For the lunch speech at yesterday’s NCTC Winter Educational Conference, Steve Collier, VP of business development with Milsoft Utility Solutions, entertained and frightened attendees with his assessment of where communications technology is going.

The bottom line, according to Collier: It’s critical to have someone between the ages of 14-25 keeping top management up to speed with technological advancements.

He said kids that have grown up with computer technology are the only group able to fully grasp it.

Collier’s daughter equates her ability to intuitively work with electronic devices as “twisting the magic wand” like Harry Potter.

It’s the law

The rapid changes in technology are the logical progression of things based on several laws or theories:

Moore’s Law states that the number of transistors on chips doubles every two years.

Metcalfe’s Law says that the value of a telecommunications network is proportional to the square of the number of connected users of the system.

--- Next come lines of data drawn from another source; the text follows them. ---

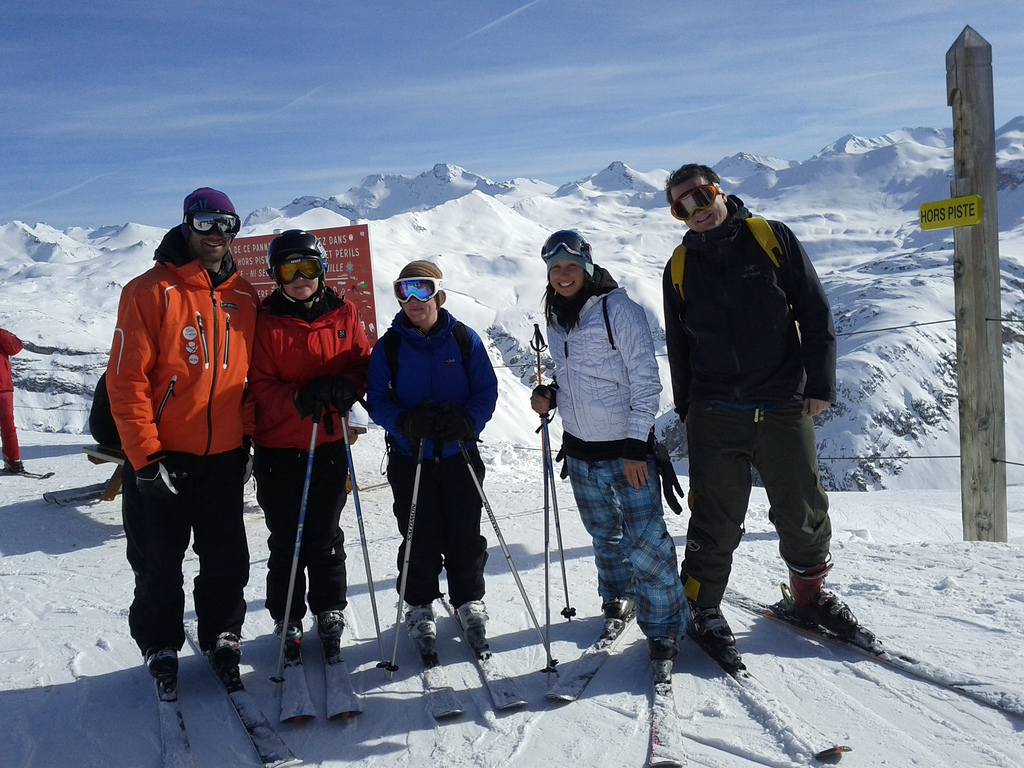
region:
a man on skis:
[108, 188, 301, 765]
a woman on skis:
[250, 226, 367, 727]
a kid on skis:
[364, 264, 523, 713]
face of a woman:
[544, 258, 583, 293]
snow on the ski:
[648, 671, 667, 767]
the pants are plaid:
[569, 453, 680, 644]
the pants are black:
[684, 438, 833, 582]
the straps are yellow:
[672, 211, 780, 292]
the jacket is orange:
[106, 226, 249, 471]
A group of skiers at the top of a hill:
[54, 161, 874, 678]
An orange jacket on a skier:
[106, 266, 252, 448]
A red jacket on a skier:
[257, 287, 366, 431]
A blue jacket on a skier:
[367, 307, 500, 456]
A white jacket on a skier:
[532, 290, 654, 445]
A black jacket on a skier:
[659, 211, 834, 401]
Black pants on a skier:
[118, 446, 252, 644]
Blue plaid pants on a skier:
[560, 449, 687, 640]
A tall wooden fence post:
[942, 22, 1012, 535]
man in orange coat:
[69, 129, 262, 702]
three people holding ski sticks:
[243, 229, 676, 670]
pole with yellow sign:
[888, 17, 1010, 559]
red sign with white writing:
[243, 227, 379, 330]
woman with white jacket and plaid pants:
[520, 205, 698, 686]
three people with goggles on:
[94, 205, 513, 717]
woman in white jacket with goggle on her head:
[502, 236, 680, 590]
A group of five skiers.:
[70, 164, 884, 766]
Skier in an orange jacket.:
[93, 186, 296, 766]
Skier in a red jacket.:
[250, 222, 388, 731]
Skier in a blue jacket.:
[340, 259, 537, 721]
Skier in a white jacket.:
[522, 218, 693, 766]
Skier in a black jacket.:
[655, 148, 1020, 760]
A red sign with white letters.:
[198, 215, 382, 356]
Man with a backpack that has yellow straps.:
[642, 151, 890, 660]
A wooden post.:
[914, 25, 1020, 541]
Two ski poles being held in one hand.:
[526, 322, 590, 684]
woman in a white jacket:
[498, 235, 715, 662]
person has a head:
[395, 258, 444, 325]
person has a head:
[544, 236, 590, 295]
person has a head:
[266, 233, 320, 303]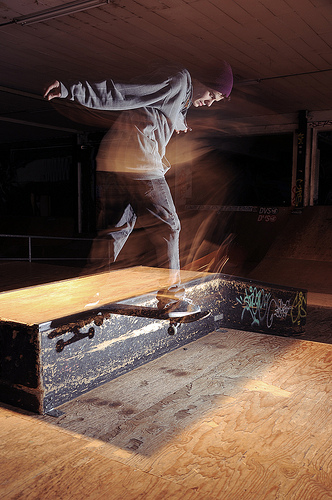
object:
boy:
[43, 52, 233, 320]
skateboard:
[92, 300, 212, 336]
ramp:
[246, 207, 332, 295]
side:
[41, 276, 220, 410]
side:
[218, 274, 308, 340]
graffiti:
[288, 288, 306, 327]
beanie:
[190, 52, 234, 100]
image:
[0, 0, 332, 498]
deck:
[0, 262, 224, 331]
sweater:
[60, 62, 193, 172]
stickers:
[256, 204, 279, 221]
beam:
[0, 262, 225, 420]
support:
[92, 300, 212, 324]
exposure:
[0, 56, 235, 418]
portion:
[221, 275, 308, 338]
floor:
[4, 327, 332, 499]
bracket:
[45, 406, 64, 418]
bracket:
[216, 321, 232, 333]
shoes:
[169, 296, 202, 318]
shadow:
[34, 323, 300, 460]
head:
[187, 55, 233, 109]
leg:
[125, 178, 181, 295]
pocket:
[130, 177, 153, 202]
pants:
[79, 170, 181, 308]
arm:
[58, 72, 188, 112]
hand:
[43, 77, 64, 103]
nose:
[206, 99, 216, 108]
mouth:
[198, 99, 204, 106]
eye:
[206, 88, 213, 97]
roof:
[0, 0, 332, 115]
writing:
[264, 297, 294, 328]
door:
[210, 133, 294, 207]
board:
[217, 271, 308, 339]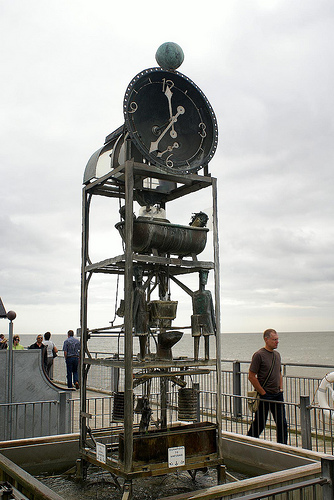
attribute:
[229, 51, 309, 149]
sky — full, clouds, overcast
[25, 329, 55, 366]
lady — wearing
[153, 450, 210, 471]
sign — black, white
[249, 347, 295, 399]
strap — here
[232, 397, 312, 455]
railing — around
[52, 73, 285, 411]
structure — metal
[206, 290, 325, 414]
man — walking, wearing, here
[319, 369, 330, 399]
preserver — attached, white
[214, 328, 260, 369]
water — calm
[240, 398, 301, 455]
pants — black, pair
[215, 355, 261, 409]
fence — grey, metal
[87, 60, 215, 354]
tower — here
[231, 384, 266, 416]
bag — here, canvas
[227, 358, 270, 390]
elbow — here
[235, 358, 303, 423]
arm — here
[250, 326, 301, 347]
head — here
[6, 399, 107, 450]
enclosure — metal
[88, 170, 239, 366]
statue — metal, person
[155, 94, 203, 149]
hands — white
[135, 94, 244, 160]
number — white, 6, 9, 12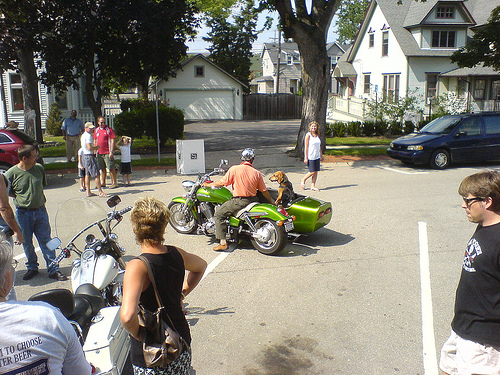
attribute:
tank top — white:
[304, 133, 326, 160]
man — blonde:
[439, 166, 499, 374]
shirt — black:
[447, 223, 499, 348]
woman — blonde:
[118, 202, 209, 371]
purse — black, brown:
[126, 254, 186, 367]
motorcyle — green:
[166, 161, 333, 255]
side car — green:
[259, 179, 333, 234]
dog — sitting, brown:
[270, 168, 297, 206]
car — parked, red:
[0, 123, 45, 182]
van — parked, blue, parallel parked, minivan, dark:
[382, 94, 500, 168]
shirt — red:
[95, 127, 113, 154]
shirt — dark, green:
[4, 165, 52, 209]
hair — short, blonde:
[132, 197, 171, 246]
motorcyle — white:
[46, 195, 138, 372]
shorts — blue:
[307, 155, 324, 172]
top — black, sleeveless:
[127, 244, 187, 367]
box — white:
[170, 132, 216, 183]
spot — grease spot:
[239, 320, 342, 372]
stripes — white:
[189, 208, 445, 374]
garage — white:
[150, 45, 251, 123]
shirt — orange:
[220, 161, 266, 201]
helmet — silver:
[239, 146, 258, 162]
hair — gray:
[1, 237, 14, 277]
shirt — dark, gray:
[2, 299, 94, 374]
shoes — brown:
[215, 239, 231, 254]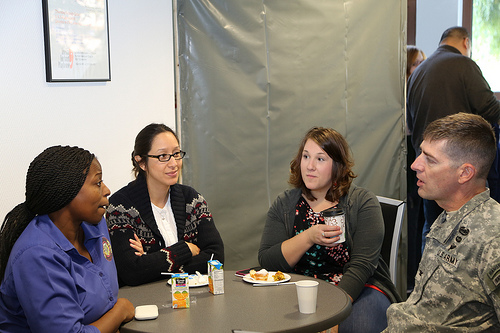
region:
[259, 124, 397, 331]
A woman holding a cup.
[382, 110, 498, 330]
A man in a military uniform.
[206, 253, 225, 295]
A carton of juice.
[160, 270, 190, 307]
A carton of juice.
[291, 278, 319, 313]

George Gilder says there will always be enough bandwidth because although there are more devices to serve, the bandwidth itself is delivered with devices.

Ray Kurzweil says there is a law of accelerating returns. Computers are employed to design chips with increased power, and chips, in turn, are used to power computers.

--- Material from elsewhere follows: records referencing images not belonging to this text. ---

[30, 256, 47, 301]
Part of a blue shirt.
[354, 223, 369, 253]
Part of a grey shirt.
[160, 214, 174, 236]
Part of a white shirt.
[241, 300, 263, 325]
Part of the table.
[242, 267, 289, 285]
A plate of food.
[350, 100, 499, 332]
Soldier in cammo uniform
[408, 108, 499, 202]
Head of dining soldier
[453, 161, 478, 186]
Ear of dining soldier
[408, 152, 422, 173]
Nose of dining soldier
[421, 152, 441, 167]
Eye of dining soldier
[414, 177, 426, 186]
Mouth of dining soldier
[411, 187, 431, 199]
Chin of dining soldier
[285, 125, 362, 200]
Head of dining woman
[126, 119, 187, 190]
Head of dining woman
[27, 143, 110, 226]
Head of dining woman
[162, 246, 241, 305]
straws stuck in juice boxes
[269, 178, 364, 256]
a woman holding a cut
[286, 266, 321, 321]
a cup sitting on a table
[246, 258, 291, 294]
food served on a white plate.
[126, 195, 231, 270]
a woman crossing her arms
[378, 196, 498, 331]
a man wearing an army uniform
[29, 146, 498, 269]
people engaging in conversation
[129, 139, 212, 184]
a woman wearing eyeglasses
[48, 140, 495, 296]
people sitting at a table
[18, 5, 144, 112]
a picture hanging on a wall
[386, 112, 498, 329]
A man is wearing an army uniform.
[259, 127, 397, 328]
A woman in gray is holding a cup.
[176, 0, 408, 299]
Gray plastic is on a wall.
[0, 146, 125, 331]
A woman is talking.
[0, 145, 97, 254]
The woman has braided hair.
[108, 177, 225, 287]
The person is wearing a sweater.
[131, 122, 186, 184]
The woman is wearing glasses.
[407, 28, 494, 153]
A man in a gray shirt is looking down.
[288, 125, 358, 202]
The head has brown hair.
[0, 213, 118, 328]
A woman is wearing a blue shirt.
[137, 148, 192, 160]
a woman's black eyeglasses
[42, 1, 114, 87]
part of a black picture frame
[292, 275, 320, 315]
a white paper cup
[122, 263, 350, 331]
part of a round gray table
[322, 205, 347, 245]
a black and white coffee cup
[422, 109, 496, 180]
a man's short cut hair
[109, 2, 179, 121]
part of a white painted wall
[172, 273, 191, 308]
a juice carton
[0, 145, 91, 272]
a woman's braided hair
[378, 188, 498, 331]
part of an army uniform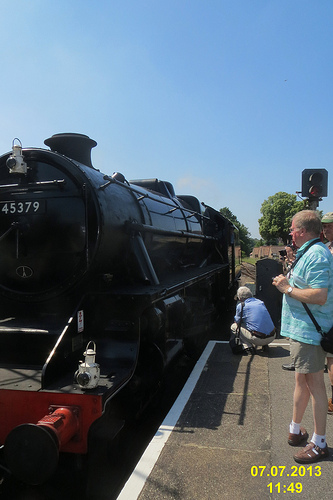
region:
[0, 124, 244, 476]
an old locomotive standing alone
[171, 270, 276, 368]
a man examines the engine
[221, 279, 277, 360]
a man in a blue shirt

What all this means is that technology is changing at an exponential pace, and the parts are getting faster and smaller.

Forget DRM

“It’s nirvana from a consumer’s point of view,” Collier said. There are applications and technologies for which traditional providers have no clue.

For example, there’s a game in the cloud—World of Warcraft—that he described as “a massively multi-player online game” in which more than 50 million people worldwide are members.

“Young people in India, understand the cloud better than we do, and we’re the underpinnings of the cloud,” he said.

And while traditional media plods along, fussing over “authentication” of subscribers for online video, young people use the Internet as “a gigantic DVR,” he said. And “DRM isn’t even on their radar.”

“People want to do stuff with content that isn’t consistent with our business model,” he said. “Are they going to be able to do it? Yes, because of the cloud.”

The logical end to Moore’s Law and the other theories is infinite capacity, all digital, all IP.

“There’s going to have to be some new models,” he said. “You have got to have a kid in your inner circle.”